The Jewish approach to this matter leaves out the need for faith, belief, and delusion. Why? Because we don't see these texts as historical reports.
They are liturgical narratives, texts designed specifically to be read aloud in formal public worship. They overlay a religious interpretation over our history in order to provide a moral lesson from reflecting on our past, but they are never understood as being either the true story or even the complete one.
Case in point: ever join any of your Jewish friends for a Passover Seder? At the dinner we retell the Exodus story from a book called the Haggadah. You might have noticed that the details of the Exodus differ not in a few ways in the Haggadah compared to the Bible book of Exodus. Why Moses himself is never even mentioned!

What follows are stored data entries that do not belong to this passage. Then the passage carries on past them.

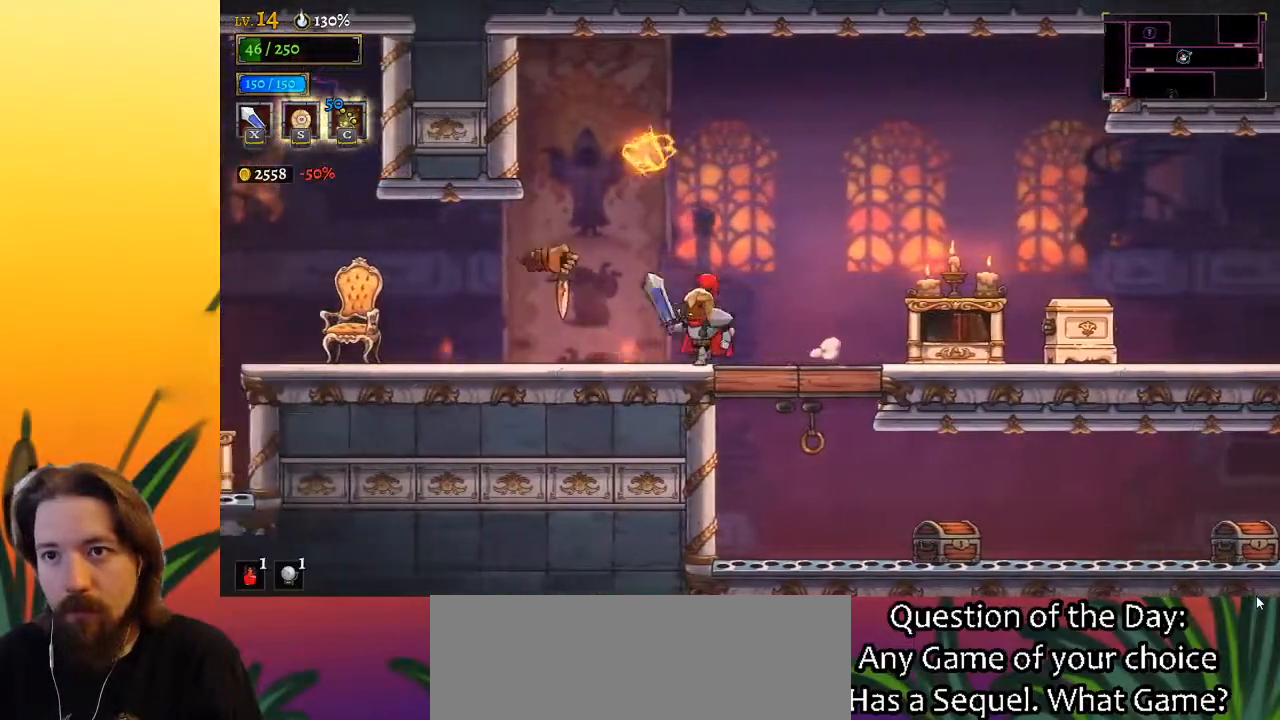
{"keys": [], "events": [[117, "x", "up"], [167, "left", "up"]]}
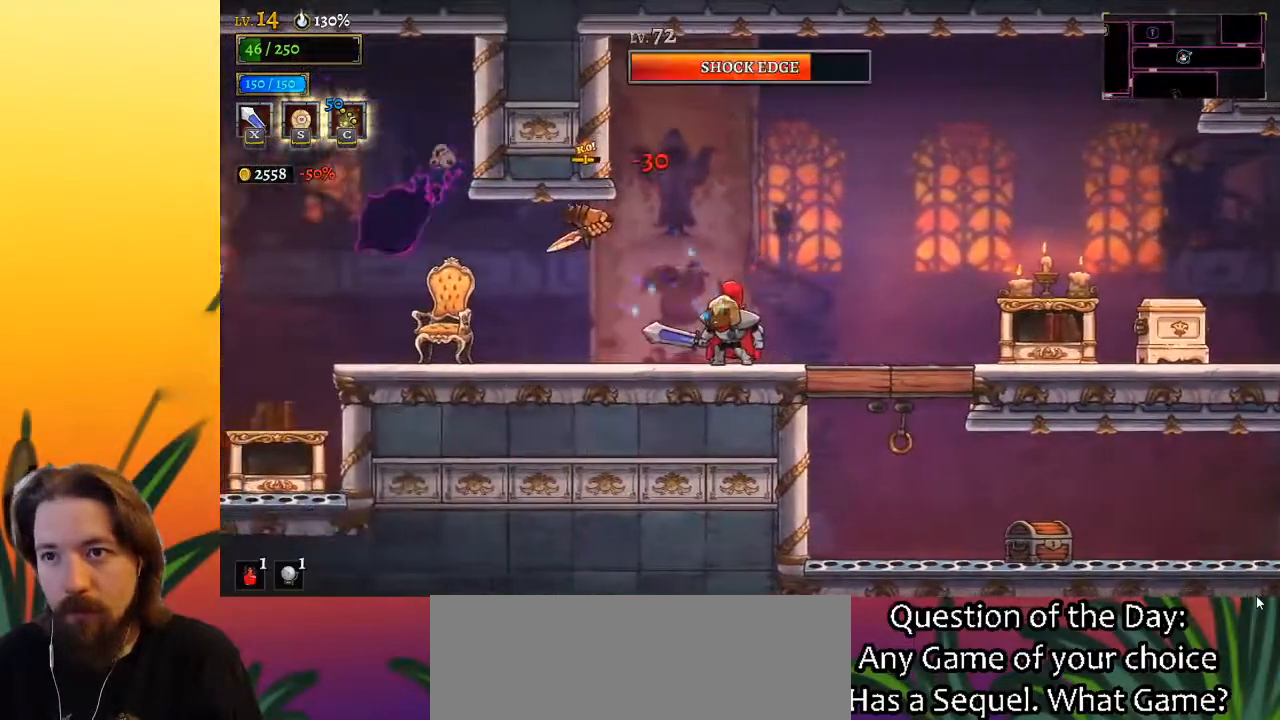
{"keys": ["c", "left"], "events": [[133, "right", "down"], [417, "left", "down"], [467, "c", "down"], [467, "right", "up"]]}
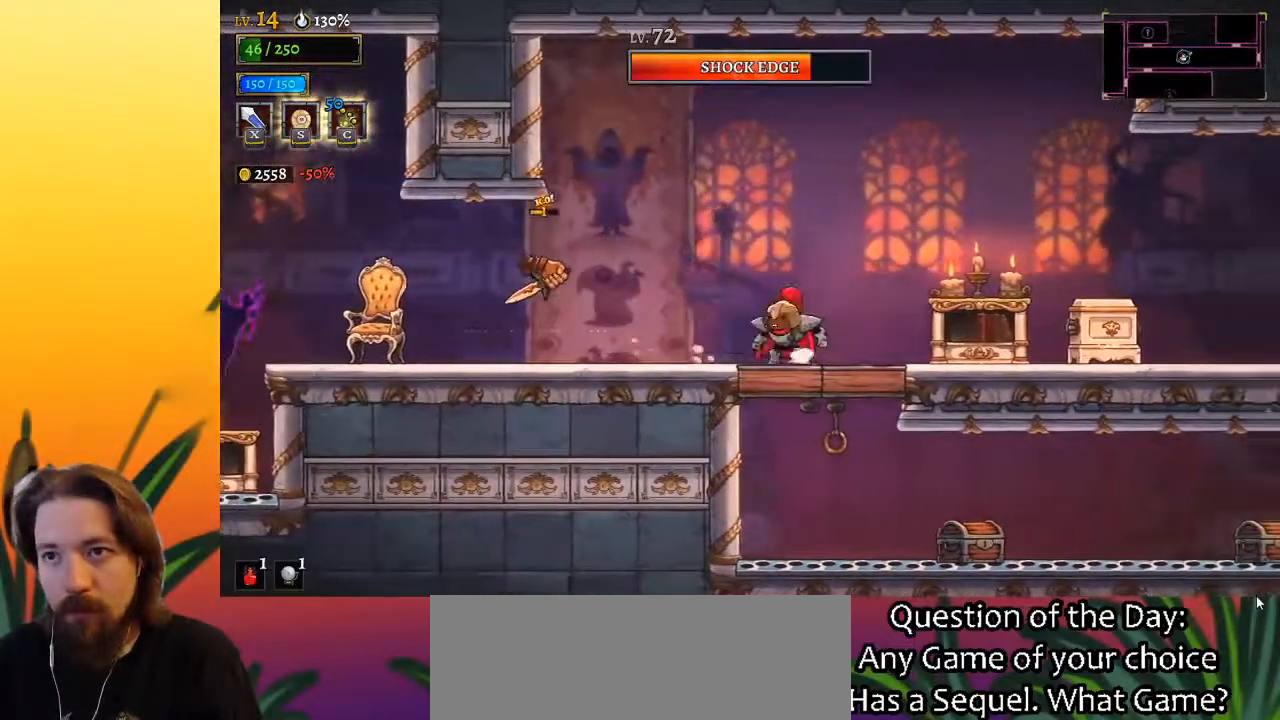
{"keys": [], "events": [[50, "c", "up"], [50, "left", "up"]]}
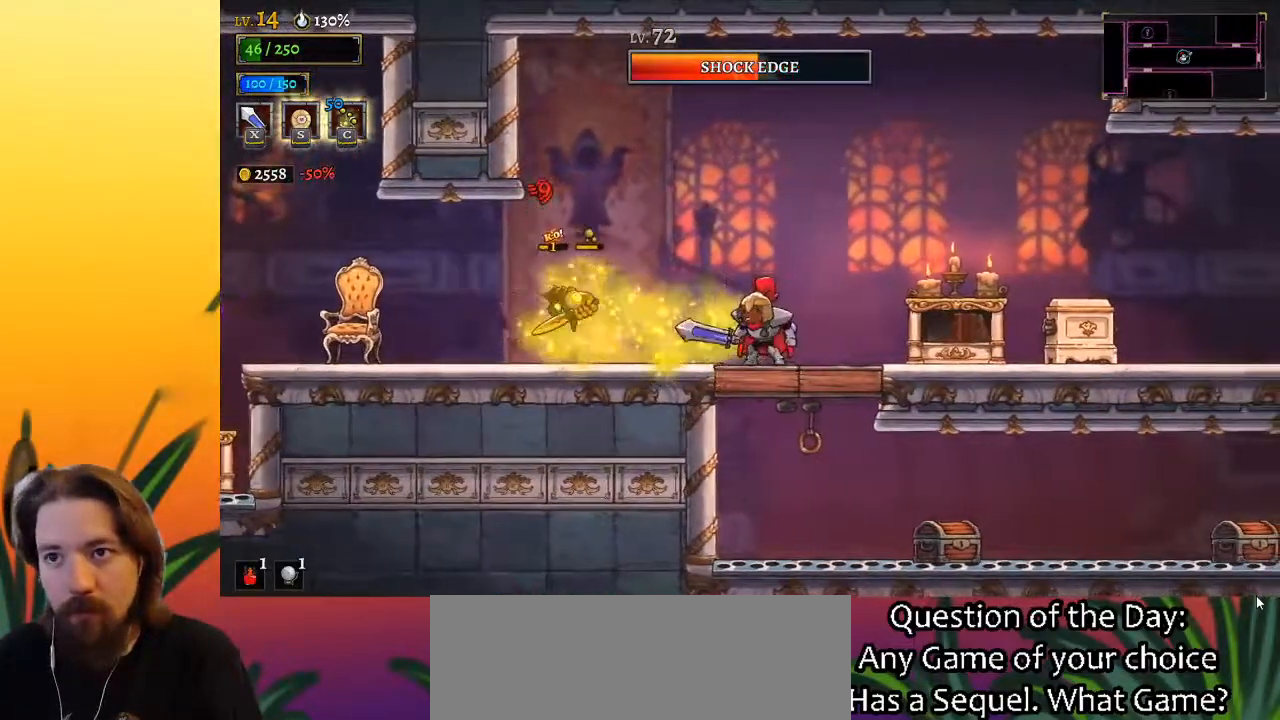
{"keys": ["right"], "events": [[250, "left", "down"], [300, "x", "down"], [350, "left", "up"], [350, "x", "up"], [483, "right", "down"]]}
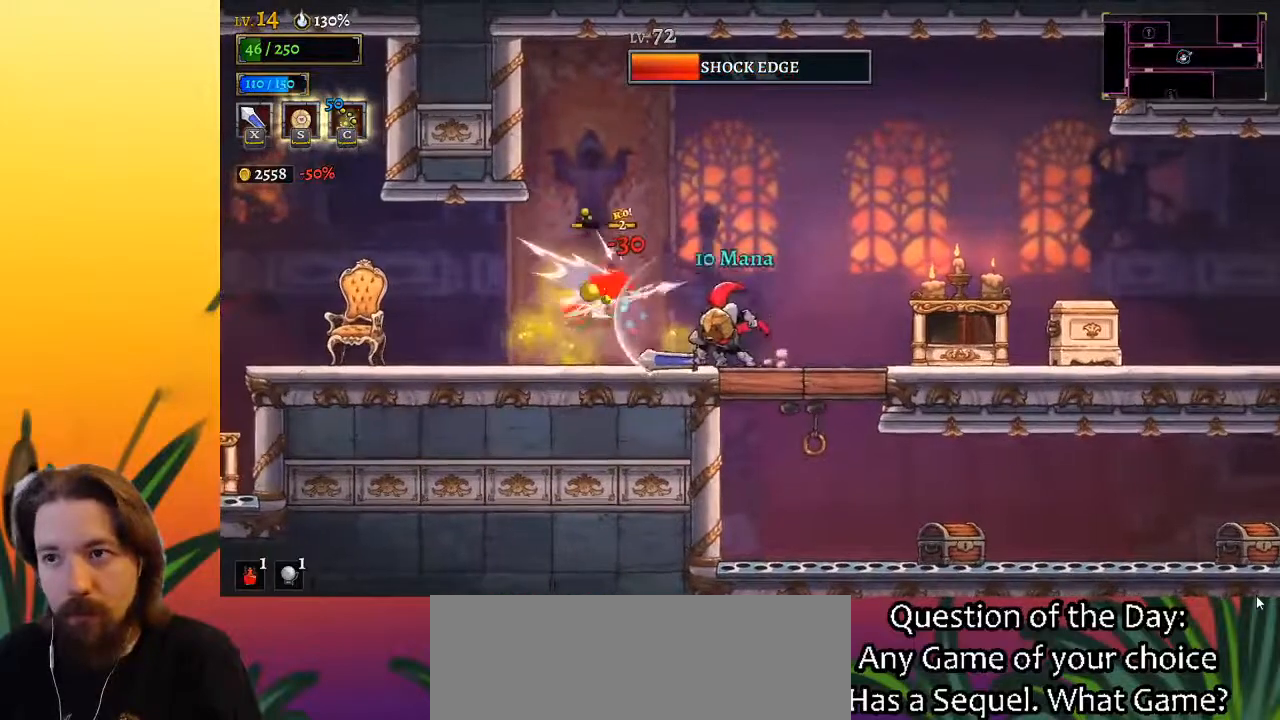
{"keys": ["left"], "events": [[167, "right", "up"], [400, "left", "down"]]}
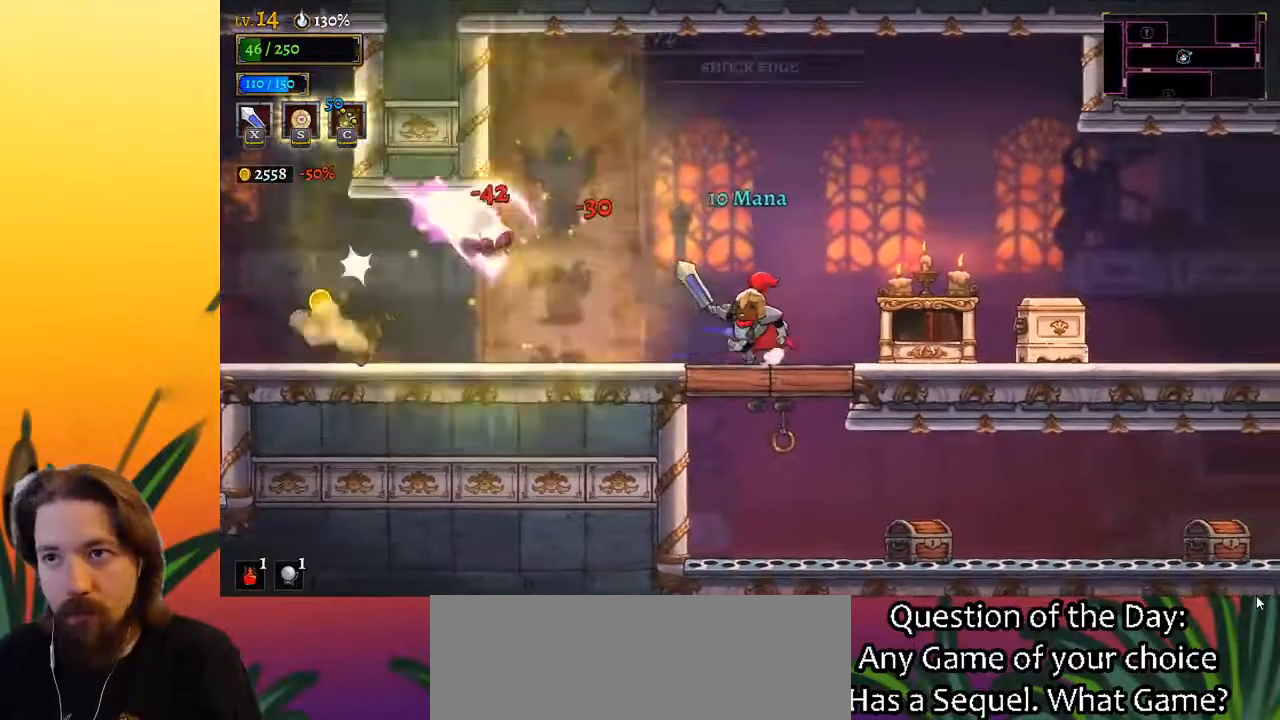
{"keys": [], "events": [[333, "x", "down"], [383, "x", "up"], [433, "left", "up"]]}
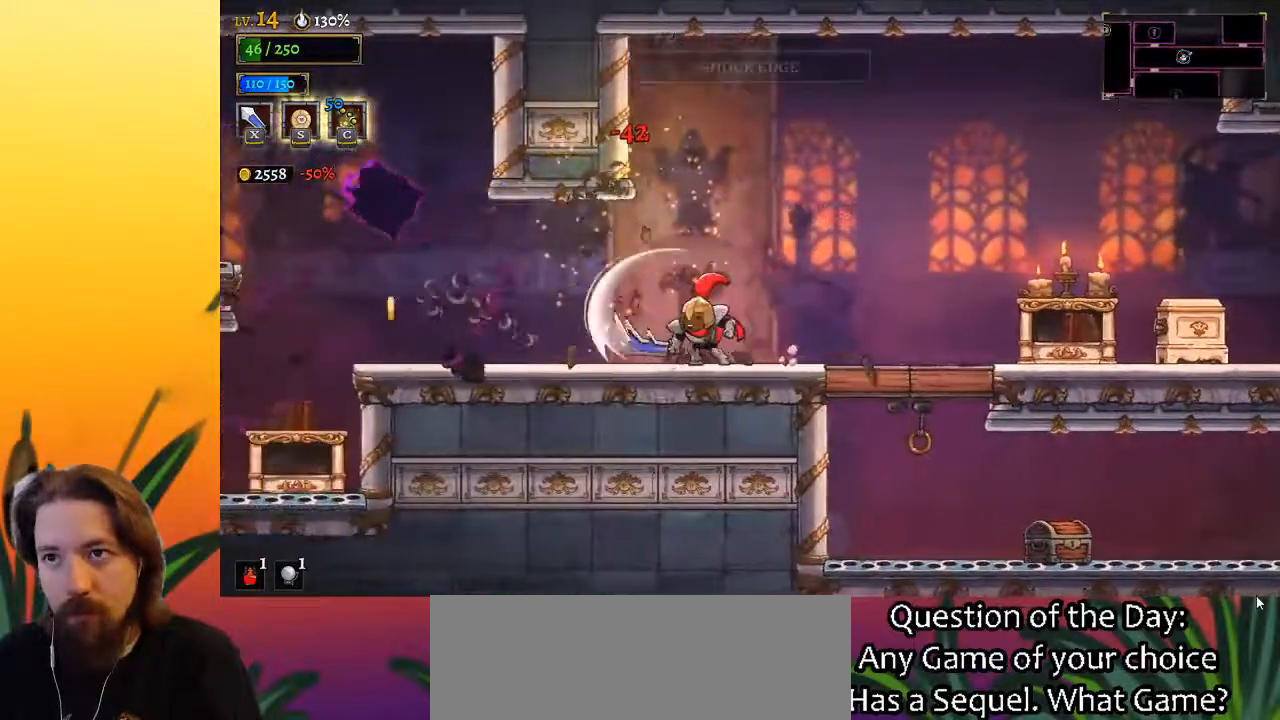
{"keys": ["left"], "events": [[167, "right", "down"], [400, "right", "up"], [500, "left", "down"]]}
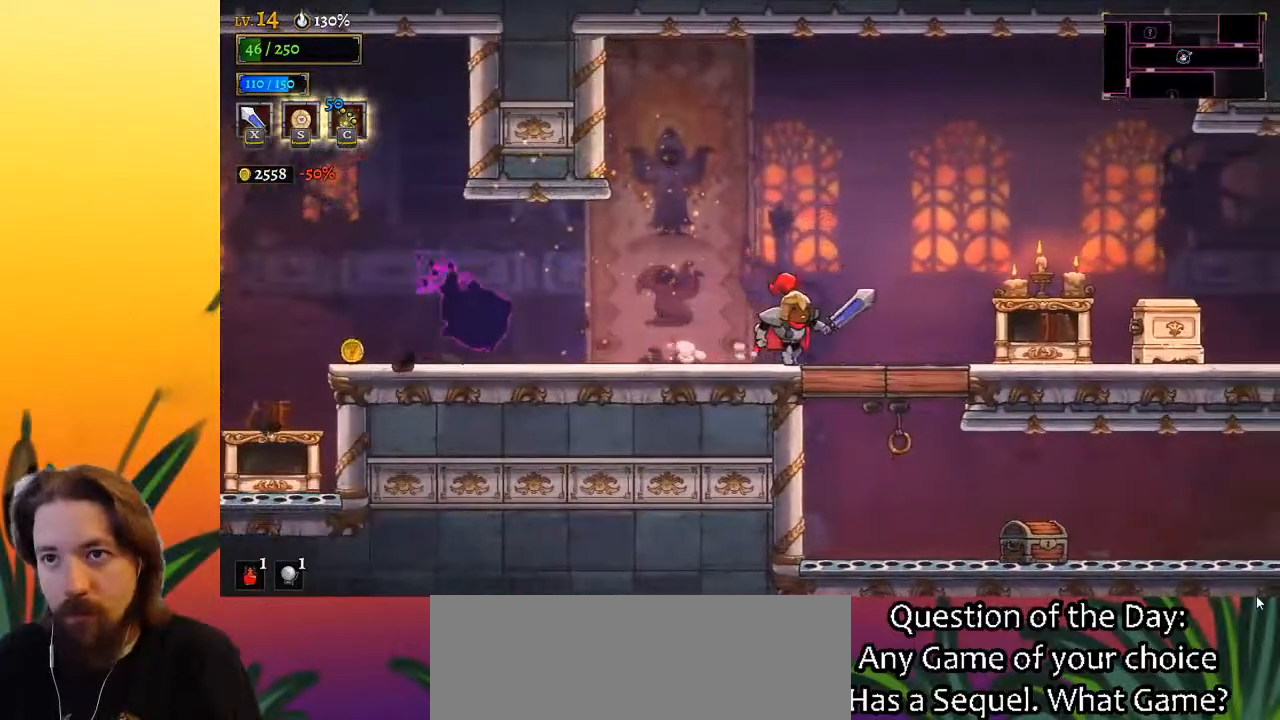
{"keys": ["left"], "events": [[83, "a", "down"], [500, "a", "up"]]}
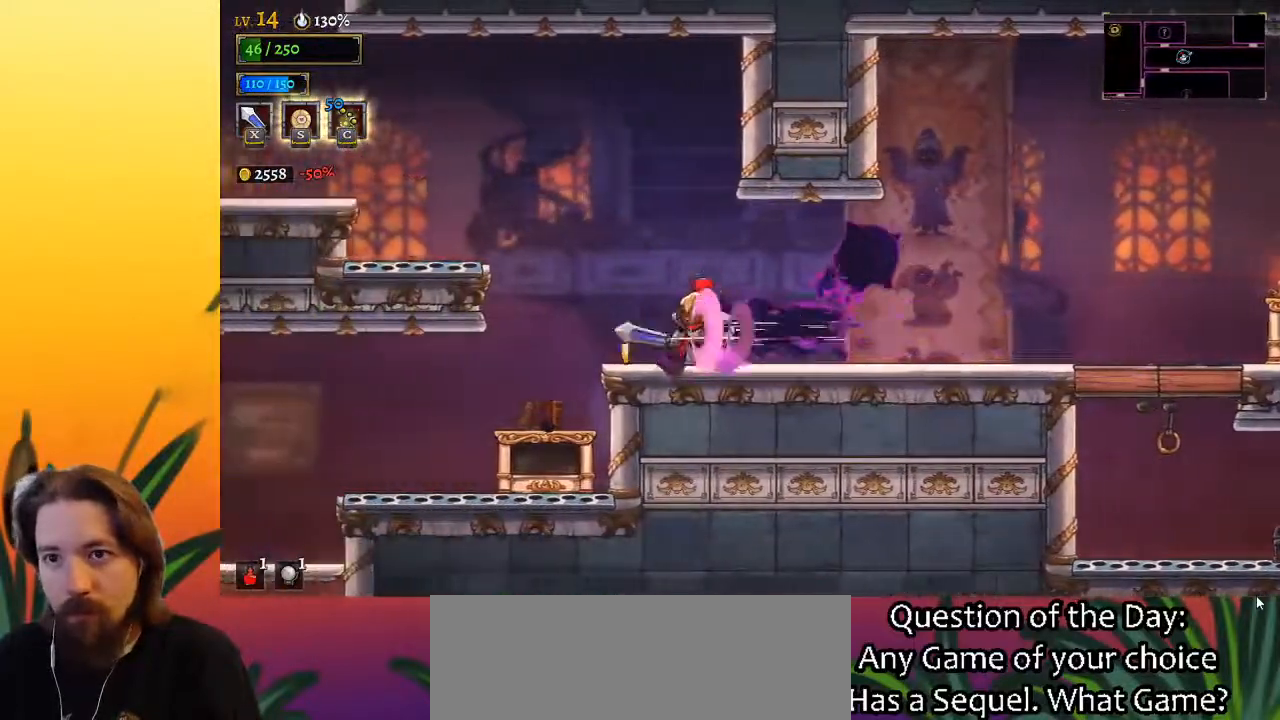
{"keys": ["left"], "events": [[50, "left", "up"], [183, "left", "down"]]}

This is because our history and even our theology are separate from our liturgical texts, the Scriptures. While Jehovah's Witnesses believe that the Hebrew Scriptures are the theological and historical basis for religion, Jews see things in a completely opposite way: our religion is the theological and historical basis for the Scriptures.
Our theology, doctrine, and religious practices developed separately before, during, and even after the composition of many Bible texts. The Hebrew Scriptures are the "story" of what we believe, not the basis. What we believe was carried via the ancient practice of oral transmission, and this set of beliefs, doctrine and theology became the Mishnah. The Mishnah was later codified in the Talmud. The Bible contains the stories based on the religion in the Mishnah, not the other way around.
Because of this Jehovah's Witnesses have done you a disservice by teaching you that the battles and other narratives in our Scriptures are literal reports and thus the basis for theology and doctrine. Because the intention of the narratives in Jewish Scripture are to give a setting for the lesson to be preached at the worship service, battles of the past are retold in ways that teach what happens when we obey God and what happens when we ignore God. As you have noticed, sometimes the separate stories contradict one another. This is because they are divided into liturgical portions, the divisions of which are never included into Christian translations, and you are left without realizing that what was meant to apply just to the previous portion and battle does not necessarily have anything to do with the following one.
Lastly, most of the battles and genocide didn't happen at all. Our actual history as well as archeological research and DNA studies all agree that we gradually merged with the people of Canaan. We didn't conquer them. The battles and great slaughters are often symbolic of our desire to say we rooted out all that was heathen from our midst (though we really didn't). Sometimes, however, we were just as violent to some of our neighbors as discussed in the Bible and we probably did even worse a few times and likely left that out possibly as not to make us look bad, but for the most part you have been duped by the Watchtower again. These stories are not designed to be read separate from Jewish doctrinal sources.